A segunda alternativa exegética refere-se à responsabilidade subsidiária, em sentido próprio, do administrador e principal da pessoa jurídica. Como cediço, a maior característica da subsidiriedade é o benefício de ordem. Aqui, a pretensão do Fisco deve voltar-se primeiro contra a empresa; só depois é que o administrador será o alvo pretendido, mesmo que tenha atuado abusivamente ou com infração à lei. Essa posição não logrou adesões relevantes na doutrina e na jurisprudência.
Em seguida, têm a responsabilidade subsidiária da pessoa jurídica e principal do administrador.

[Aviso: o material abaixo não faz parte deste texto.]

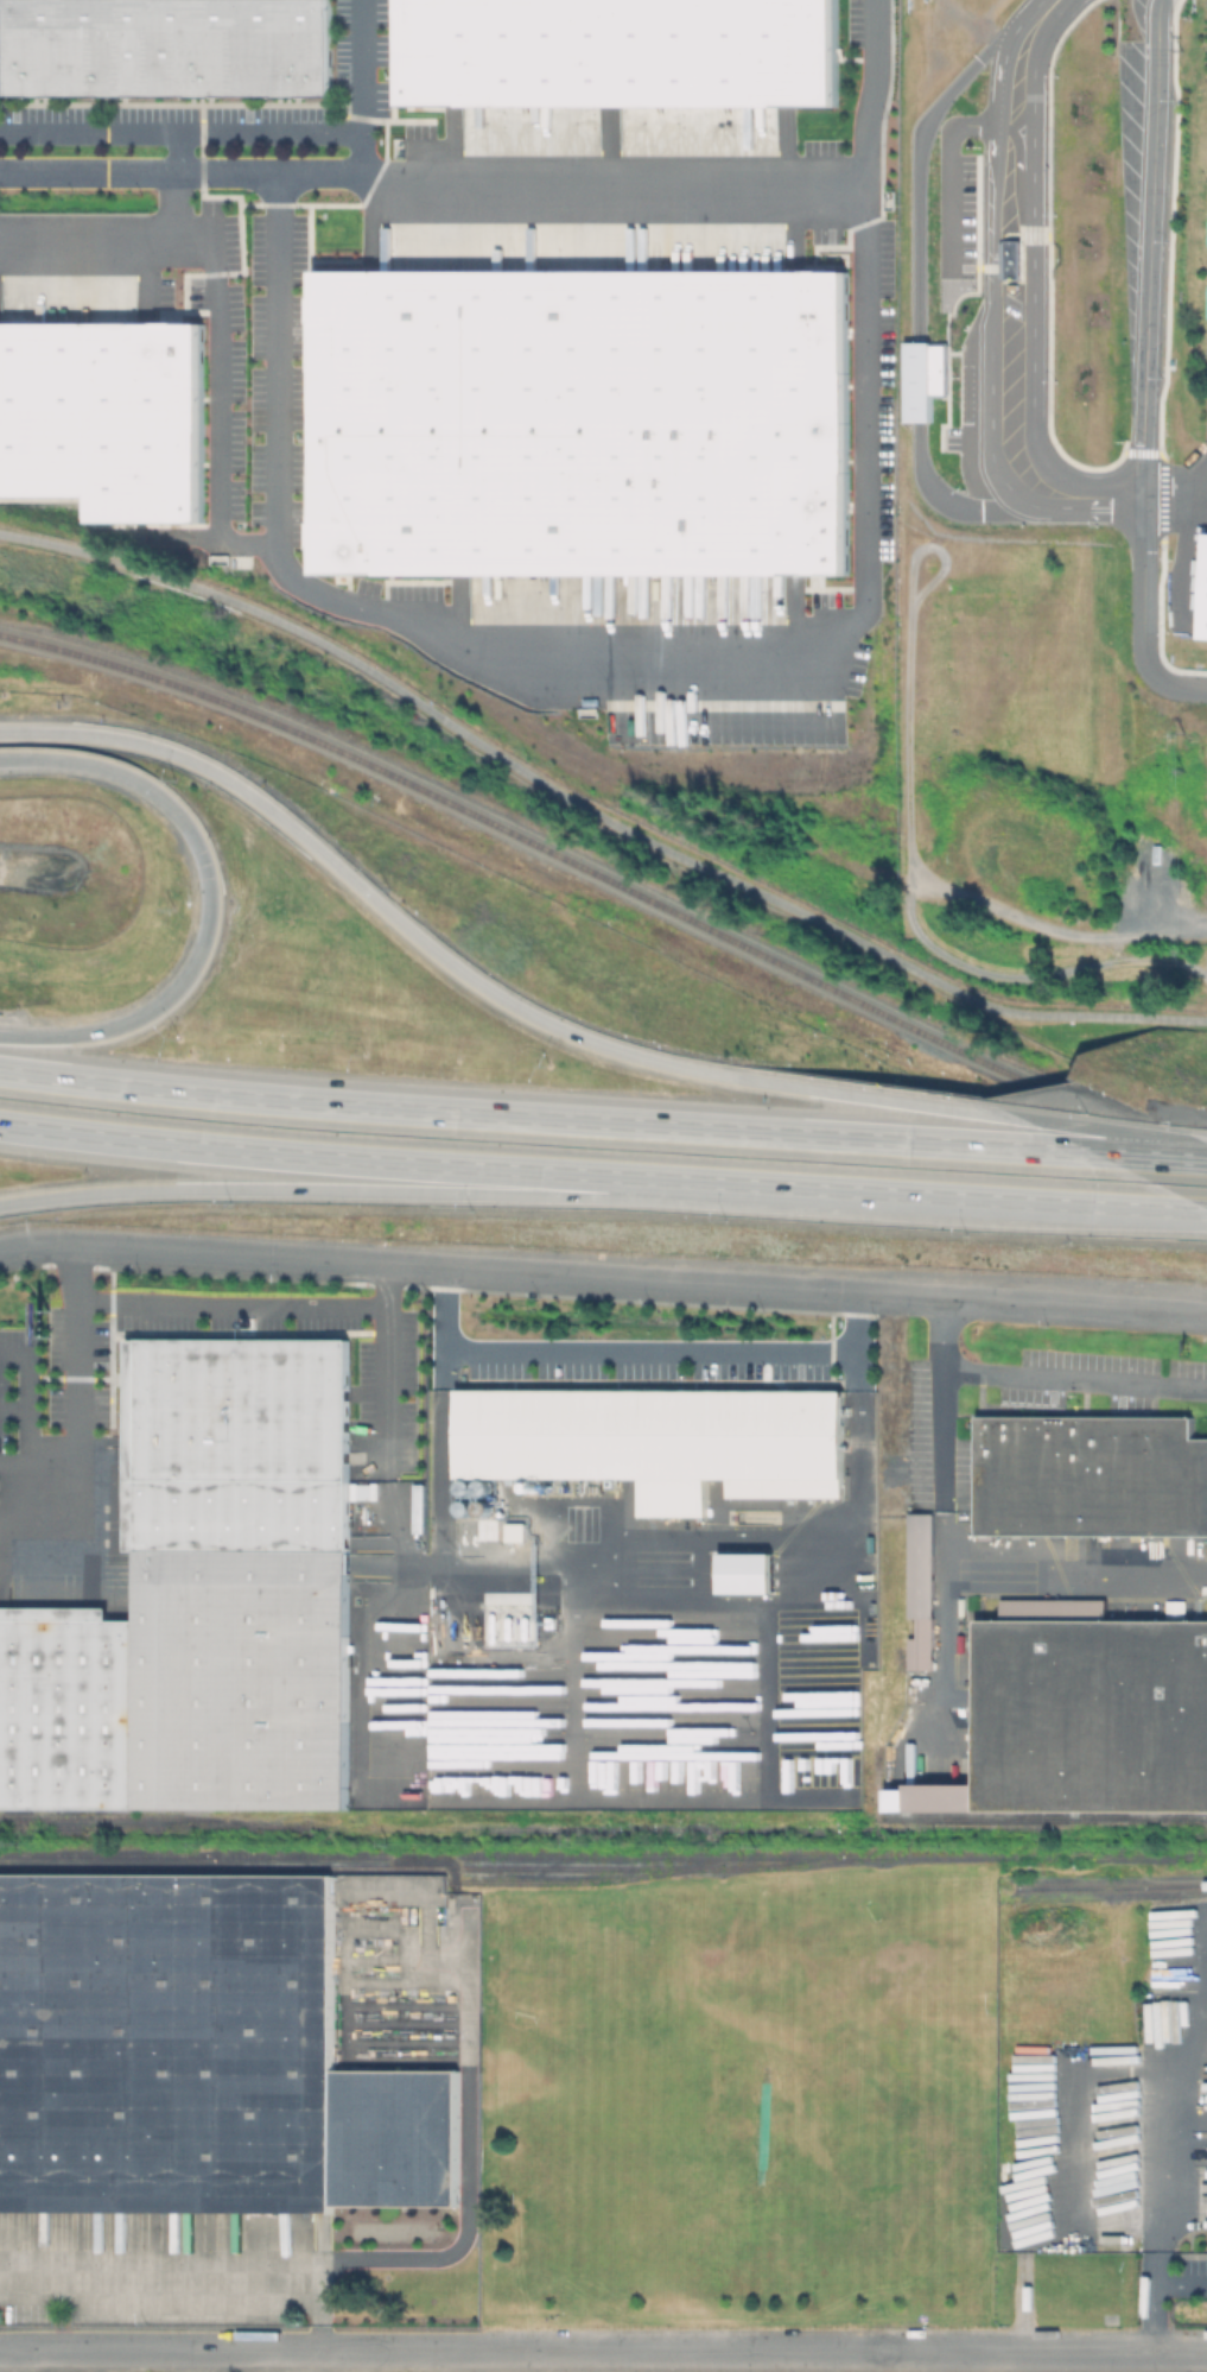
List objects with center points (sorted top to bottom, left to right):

Tendo este atuado com excesso de poderes, ou infração de lei, contrato social, redundando, por exemplo, em inadimplemento tributário ou impontualidade, a responsabilidade – até então da pessoa jurídica – transfere-se para o administrador, tornando-se pessoal. É, pois, um caso de responsabilidade por transferência.
Sacha Calmon Navarro Coelho (2004, p. 746, grifos nossos) adota essa posição:
“Em suma, o art. 135 retira a ‘solidariedade’ e a ‘subsidiariedade’ do art. 134. Aqui [no art. 135], a responsabilidade se transfere inteiramente para os terceiros, liberando os seus dependentes e representados. A responsabilidade passa a ser pessoal, plena e exclusiva desses terceiros. Isso ocorrerá quando eles procederem com manifesta malícia (mala fides) contra aqueles que representam, toda vez que for constatada a prática de ato ou fato eivado de excesso de poderes ou com infração de lei, contrato social ou estatuto”.
Também Werther Botelho Spagnol (2004, p. 203) e Gelson Amaro de Souza (2001, p. 83) assumem a inteligência acima explanada. O STJ tem julgado nesse sentido:
“Tributário. Execução fiscal. Processual civil. Negativa de prestação jurisdicional. Não configurada. Ausência de prequestionamento. Súmula 211/STJ. Responsabilidade pessoal do sócio-gerente. Sistemática do art. 135 do CTN. Falta de pagamento de tributo. Não-configuração, por si só, nem em tese, de situação que acarreta a responsabilidade subsidiária dos sócios.[…]
3. Para que se viabilize a responsabilização patrimonial do sócio-gerente na execução fiscal, é indispensável que esteja presente uma das situações caracterizadoras da responsabilidade subsidiária do terceiro pela dívida do executado.
4. Segundo a jurisprudência do STJ, a simples falta de pagamento do tributo não configura, por si só, nem em tese, situação que acarreta a responsabilidade subsidiária dos sócios (EREsp374139/RS, Primeira Seção, Min. Castro Meira, DJ de 28.02.2005).
5. Recurso especial a que se nega provimento. (REsp 833621/RS, Primeira Turma, Rel. Min. Teori Albino Zavascki, DJ 29.06.2006, grifos nossos)”.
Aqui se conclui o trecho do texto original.